My oldest friend faced one of the worst events of her life yesterday, and today she's scheduled to celebrate a spectacular achievement, what should, and surely will be, counted among the best days of her life. I'm hoping, as is she, that she'll get through the joy of today in one piece.

Life is stranger than fiction, the saying goes, and what I write is so much less important than what any human being feels. But being a writer, thinking like a writer, both these events and their emotional weight set me thinking about how life translates onto paper. Certainly both the high and low my friend is going through would be, have been, written about in fiction (as well as non-fiction, come to think of it, over and over again), from multiple points of view. How would I write these events if they were to figure in a novel? The story changes depending on who is telling it, even as the particulars stay the same.

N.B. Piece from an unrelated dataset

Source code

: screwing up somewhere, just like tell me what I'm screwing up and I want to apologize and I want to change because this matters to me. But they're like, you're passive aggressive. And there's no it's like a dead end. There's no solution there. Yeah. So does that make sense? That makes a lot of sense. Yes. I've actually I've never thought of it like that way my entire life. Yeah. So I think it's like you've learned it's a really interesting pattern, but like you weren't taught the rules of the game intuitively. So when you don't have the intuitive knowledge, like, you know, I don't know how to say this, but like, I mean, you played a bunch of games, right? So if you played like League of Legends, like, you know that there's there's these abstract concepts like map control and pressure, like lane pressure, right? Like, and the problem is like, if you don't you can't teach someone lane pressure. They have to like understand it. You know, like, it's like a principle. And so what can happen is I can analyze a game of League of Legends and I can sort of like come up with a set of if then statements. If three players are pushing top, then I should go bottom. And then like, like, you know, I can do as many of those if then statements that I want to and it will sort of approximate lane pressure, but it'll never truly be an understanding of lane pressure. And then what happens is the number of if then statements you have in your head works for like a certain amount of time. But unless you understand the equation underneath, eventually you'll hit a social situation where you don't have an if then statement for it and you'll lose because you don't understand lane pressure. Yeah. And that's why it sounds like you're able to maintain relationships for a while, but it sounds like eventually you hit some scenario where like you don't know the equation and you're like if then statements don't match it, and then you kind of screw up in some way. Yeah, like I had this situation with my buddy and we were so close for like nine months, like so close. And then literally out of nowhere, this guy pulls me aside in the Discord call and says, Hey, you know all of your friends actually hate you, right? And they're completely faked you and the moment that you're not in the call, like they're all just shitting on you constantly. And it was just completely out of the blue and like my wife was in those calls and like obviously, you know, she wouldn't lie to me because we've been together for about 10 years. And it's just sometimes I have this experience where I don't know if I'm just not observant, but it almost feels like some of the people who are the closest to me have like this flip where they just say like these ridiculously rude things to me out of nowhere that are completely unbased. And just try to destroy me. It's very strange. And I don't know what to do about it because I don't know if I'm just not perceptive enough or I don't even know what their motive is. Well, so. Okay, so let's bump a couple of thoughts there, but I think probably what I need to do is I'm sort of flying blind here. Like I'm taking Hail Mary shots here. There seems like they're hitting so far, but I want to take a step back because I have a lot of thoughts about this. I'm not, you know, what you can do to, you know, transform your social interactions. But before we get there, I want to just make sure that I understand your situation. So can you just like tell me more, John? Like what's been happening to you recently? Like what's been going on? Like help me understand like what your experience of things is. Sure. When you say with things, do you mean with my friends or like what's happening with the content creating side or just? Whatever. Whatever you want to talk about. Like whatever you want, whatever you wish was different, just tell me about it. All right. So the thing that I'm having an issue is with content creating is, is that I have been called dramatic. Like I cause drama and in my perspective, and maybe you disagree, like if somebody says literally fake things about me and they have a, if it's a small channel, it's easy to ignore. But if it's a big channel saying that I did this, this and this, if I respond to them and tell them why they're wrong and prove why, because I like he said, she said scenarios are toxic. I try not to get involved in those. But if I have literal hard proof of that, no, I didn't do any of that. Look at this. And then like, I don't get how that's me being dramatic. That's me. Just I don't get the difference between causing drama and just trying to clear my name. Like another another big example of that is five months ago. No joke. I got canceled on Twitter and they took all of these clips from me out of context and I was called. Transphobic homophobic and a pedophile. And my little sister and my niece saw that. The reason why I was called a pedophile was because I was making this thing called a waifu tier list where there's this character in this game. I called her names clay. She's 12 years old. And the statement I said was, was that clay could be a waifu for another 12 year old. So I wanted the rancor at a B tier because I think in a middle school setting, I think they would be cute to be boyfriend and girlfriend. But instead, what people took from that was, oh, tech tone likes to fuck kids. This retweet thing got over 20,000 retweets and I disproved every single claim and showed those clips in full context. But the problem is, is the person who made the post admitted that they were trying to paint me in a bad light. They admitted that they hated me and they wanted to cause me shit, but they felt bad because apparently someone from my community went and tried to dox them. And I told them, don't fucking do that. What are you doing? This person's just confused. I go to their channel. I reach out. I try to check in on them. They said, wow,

And then, as a writer, as a plot-deviser, there is the question of contrast.

A few things have stuck with me from the very first writing conference I attended. One was a speaker advising us to put our characters in peril, and then make it worse. I think she likened it to putting the character up in a tree, then snatching away the ladder--and then lighting the tree on fire. I understood what she was conveying, and have benefitted from the advice in my writing. But even more, I came away from that seminar with the idea that while things can always get worse, but maybe what interests me most as a writer are the moments contrast of when things are great in the midst of awful.

In the novel I'm querying, I have a character who stands to benefit in a way that would fulfill her greatest wishes--but only if her greatest fear is realized. Contrast. In my work-in-progress, a character is faced with destroying the happiness of someone she loves, and if she doesn't? Then both that person, and someone she loves even more, risk a lifetime of grief. Contrast. One of my favorite movie scenes ever is in While You Were Sleeping when Jack tells Lucy she's not his brother's type, and she aches and he aches because he can't admit she is, in fact, his type, and she hears his silence as rejection. The moment could have been a turning point for them, but instead it's a barrier, and the emotional tug, pull, yank, is because of contrast.

Life is full of contrast. Often it's terrible to live through, dampening a moment that should shine--but perhaps the shining moments make the black ones bearable. My friend's day should be all about glory and celebration, but there will be a shadow. That said, will the contrast of the wonderful she gets to revel in today temper the grief of yesterday? I hope so.